» What the task asks: Nothing but a number should be written: the count of lines below that contain "center".

[Given information]

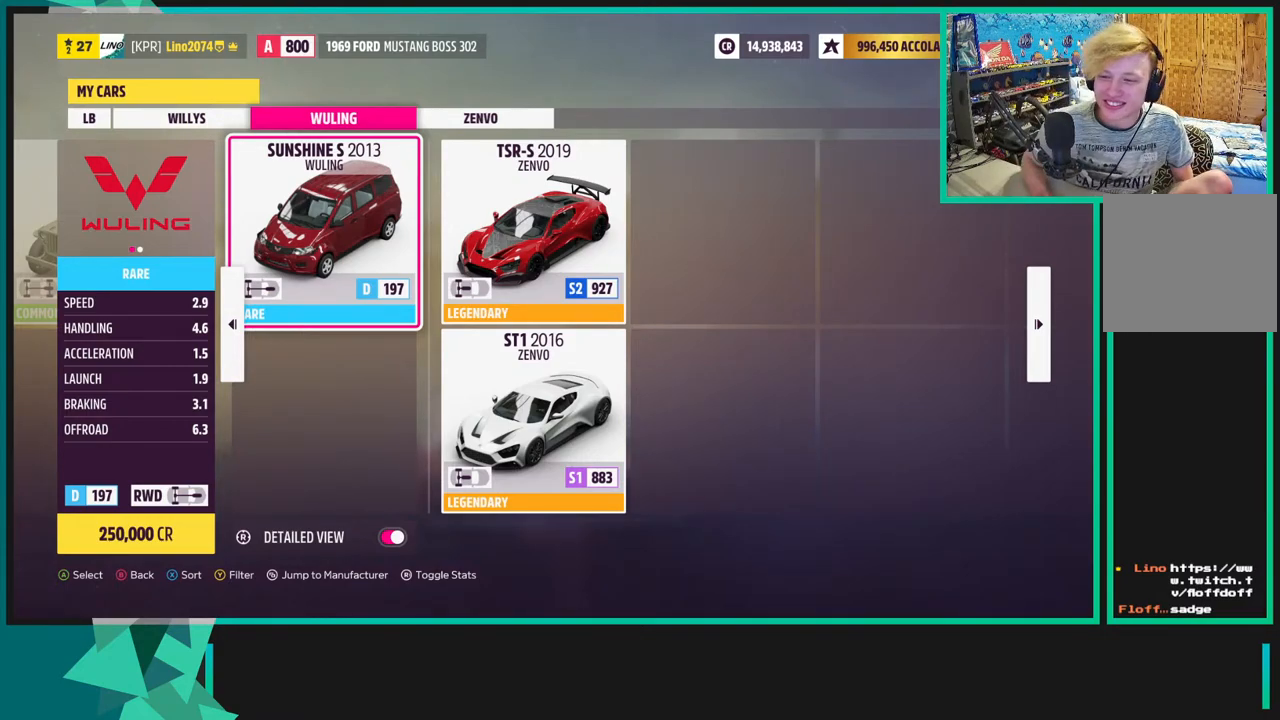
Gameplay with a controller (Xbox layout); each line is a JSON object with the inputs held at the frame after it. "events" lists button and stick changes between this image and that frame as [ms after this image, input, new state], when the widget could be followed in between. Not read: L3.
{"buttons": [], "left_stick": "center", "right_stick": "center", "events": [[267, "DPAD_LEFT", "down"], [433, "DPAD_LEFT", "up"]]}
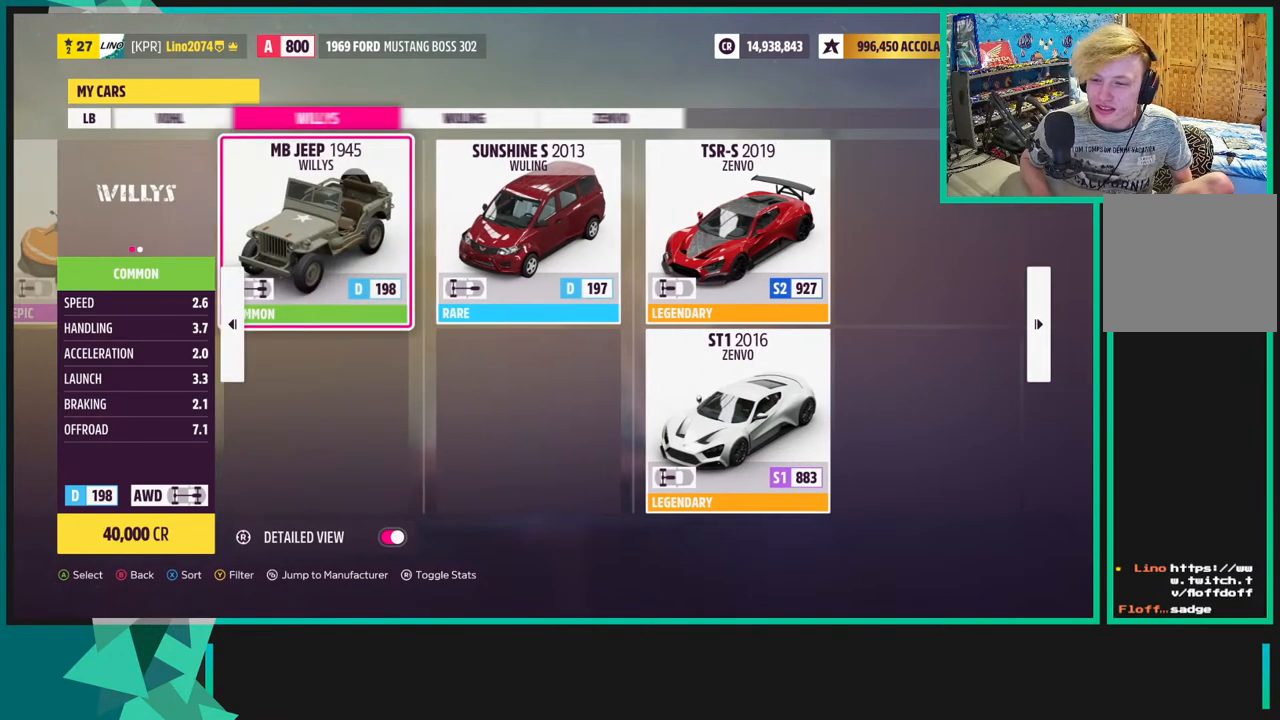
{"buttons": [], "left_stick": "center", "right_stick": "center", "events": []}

[/Given information]

» Response for this exercise: 2